I have never fainted in my life but the closest I ever came was my first time to the gynecologist. Just breathe.
Most guys first trip to the gynecologist or the OB is with their partner when they are several weeks pregnant. For us it was to try and figure out what exactly was wrong and hopefully how we were going to solve it. Was I infertile? Was my wife? Was something even worse causing this?
While I wear my heart on my sleeve and can tear up quickly over truly sad stuff, I like to think I am in control and well prepared or at least can adapt quickly. Well, this was definitely a new experience. Unless you are in the medical profession, as a guy, this experience and what it involves would probably take you by surprise. I was sort of taking the whole IVF thing in stride and even a little excited because it was all new and we were moving forward. Waiting without answers is the worst, or I should say having a sad and stressed out wife waiting without answers is the worst. If you have ever cared about anyone then you understand that knowing someone you love is hurting about something is usually worse than hurting about it yourself.
Anyway, going to the gynecologist was the wake up call that I needed; I was totally out of my element and this was going to be a “journey”.

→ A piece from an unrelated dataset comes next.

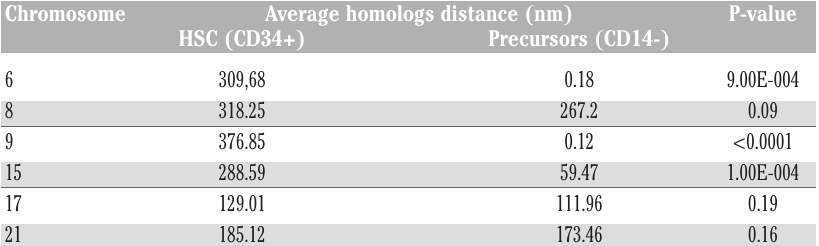
Table 3. Normalized average distance values between the homologs pair in each cell type. P-values are calculated with a Mann-Whitney rank sum test (U-Test). The number of analyzed nuclei per chromosome per cell type was 30.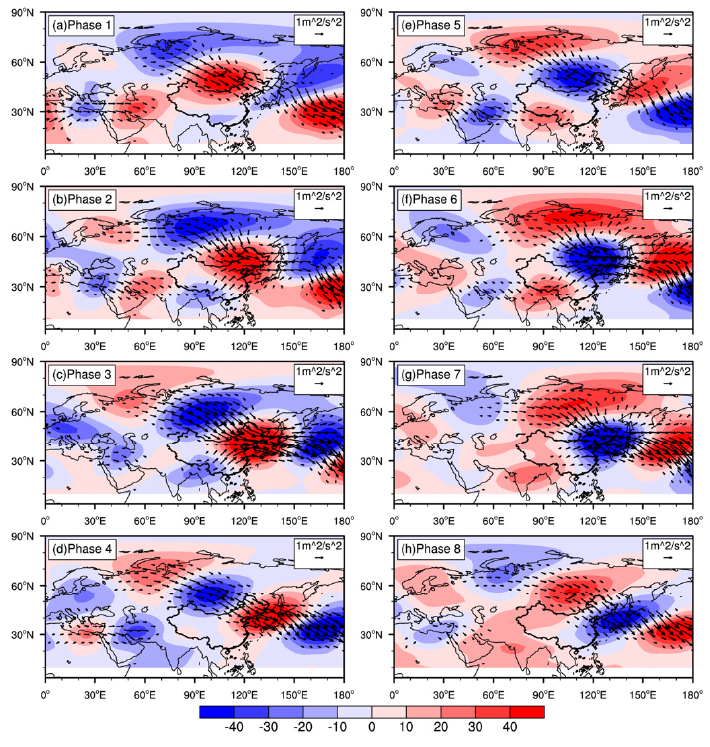
Figure 7. Phase evolution of 10–30 d filtered 200 hPa T-N wave activity flux (vector; unit: m 2 /s 2 ; values less than 0.3 m 2 /s 2 are masked) and quasi-geostrophic perturbation stream-function (shading; unit: 10 − 5 m 2 /s) of LECEs.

First I had to learn how to behave in this kind of setting. It’s not like I am a 5 year old but I can certainly act like one sometimes when bored, confused, or happy. In this case, I was reading magazines, playing on my phone, and not paying attention to my wife. This is the wrong approach at the doctor’s office or for that matter anywhere with your wife. It took a while but I finally learned that during the whole IVF process I need to engage with my wife and the doctors – talk about feelings, listen, and ask questions. Sort of mushy but it takes a little work and after all this is my (our) life so I should probably really get involved. This has led to some silly questions for the doctors, just to participate type questions, that probably got me in as much trouble as just shutting up but, oh well, I tried. I think at this point, 4 years later, I have gotten pretty good at engaging in the process but my wife still runs the show, knows all the details, calendars, the right questions to ask, etc.
This visit to the gynecologist was the first uncomfortable part of this journey. It was about to get much more scary, sad, awkward, uncomfortable, expensive, and dangerous. Don’t worry though because you already know there is joyous success along the way to where we are now.